• WHAT YOU WILL DO
A. In the concert passage, how did Gabriel open the show?
B. Carry on the concert passage from its final line.

• SUPPLIED PASSAGE
=== Begin Enclosure ===
Gabriel opened the show by rising from a coffin carried to the stage by four pallbearers, a stunt that was not known by the other musicians prior to the show. Hackett appeared on stage during the encores after arriving late from South America. Rutherford celebrated his 32nd birthday on the day of the concert and the crowd sang 'Happy Birthday' to him during the show.

The revenues generated by the concert allowed the WOMAD creditors to be paid, the festival to be established and Gabriel to resume his solo career.

Set list
"Back in N.Y.C."
"Dancing with the Moonlit Knight" (intro and first verse only)
"The Carpet Crawlers"
"Firth of Fifth"
"The Musical Box"
"Solsbury Hill"
"Turn It On Again" (vocals: Phil Collins; drums: Peter Gabriel)
=== End Enclosure ===
• DATASET CONTENT
=== Begin Enclosure ===
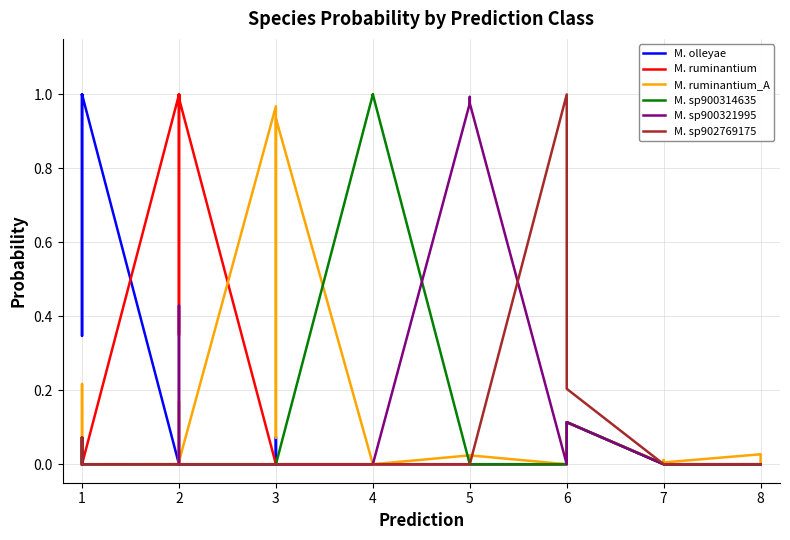

Which series ends up on top after the final intersection of M. olleyae and M. ruminantium_A?

M. ruminantium_A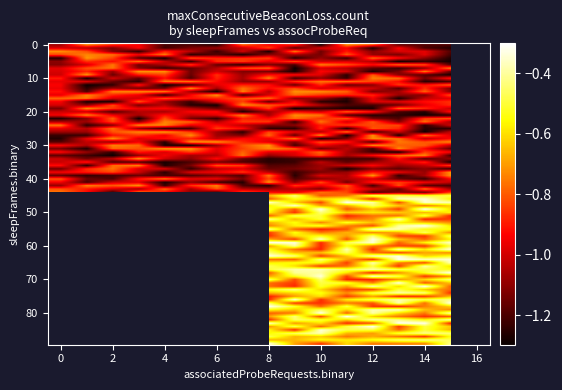

What is the sum of the values at 0_1 and 1_0?

-1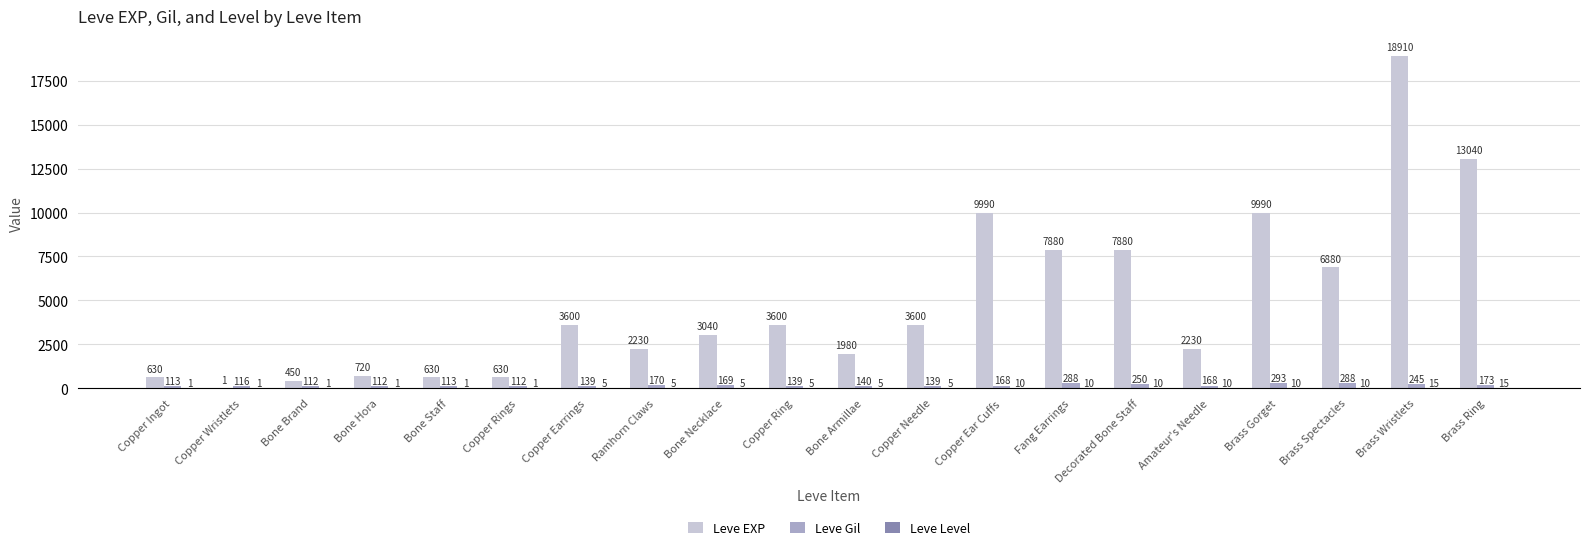

The value of Leve EXP at Bone Hora is 720. True or false?

True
=== End Enclosure ===
• ANSWERS GIVEN
A. He rose from a coffin that four pallbearers carried to the stage.

B.
"The Lamb Lies Down on Broadway"
"Fly on a Windshield"
"Broadway Melody of 1974"
"In the Cage"
"Supper's Ready"
Encore
"I Know What I Like (In Your Wardrobe)" (guitar: Steve Hackett)
"The Knife" (guitar: Steve Hackett)

Recording
No official recording of the concert has been released but several audience recordings were gathered during 2007 and digitally remastered.

In 2015, Mike Rutherford expressed his regret that the concert had not been filmed.